- [What is being asked]: Copy out each line of the entries where the word "daemon" is present.

- [Records from a data collection]:
◇ ◇ ◇ ◇

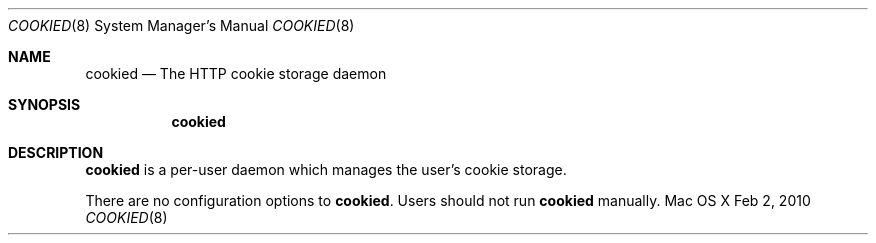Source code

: .\""Copyright (c) 2010 Apple Inc. All Rights Reserved.
.Dd Feb 2, 2010
.Dt COOKIED 8  
.Os "Mac OS X"       
.Sh NAME
.Nm cookied
.Nd The HTTP cookie storage daemon
.Sh SYNOPSIS
.Nm
.Sh DESCRIPTION
.Nm
is a per-user daemon which manages the user's cookie storage.
.Pp
There are no configuration options to \fBcookied\fR.  Users should not run 
.Nm 
manually.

◇ ◇ ◇ ◇

- [Task result]:
.Nd The HTTP cookie storage daemon
is a per-user daemon which manages the user's cookie storage.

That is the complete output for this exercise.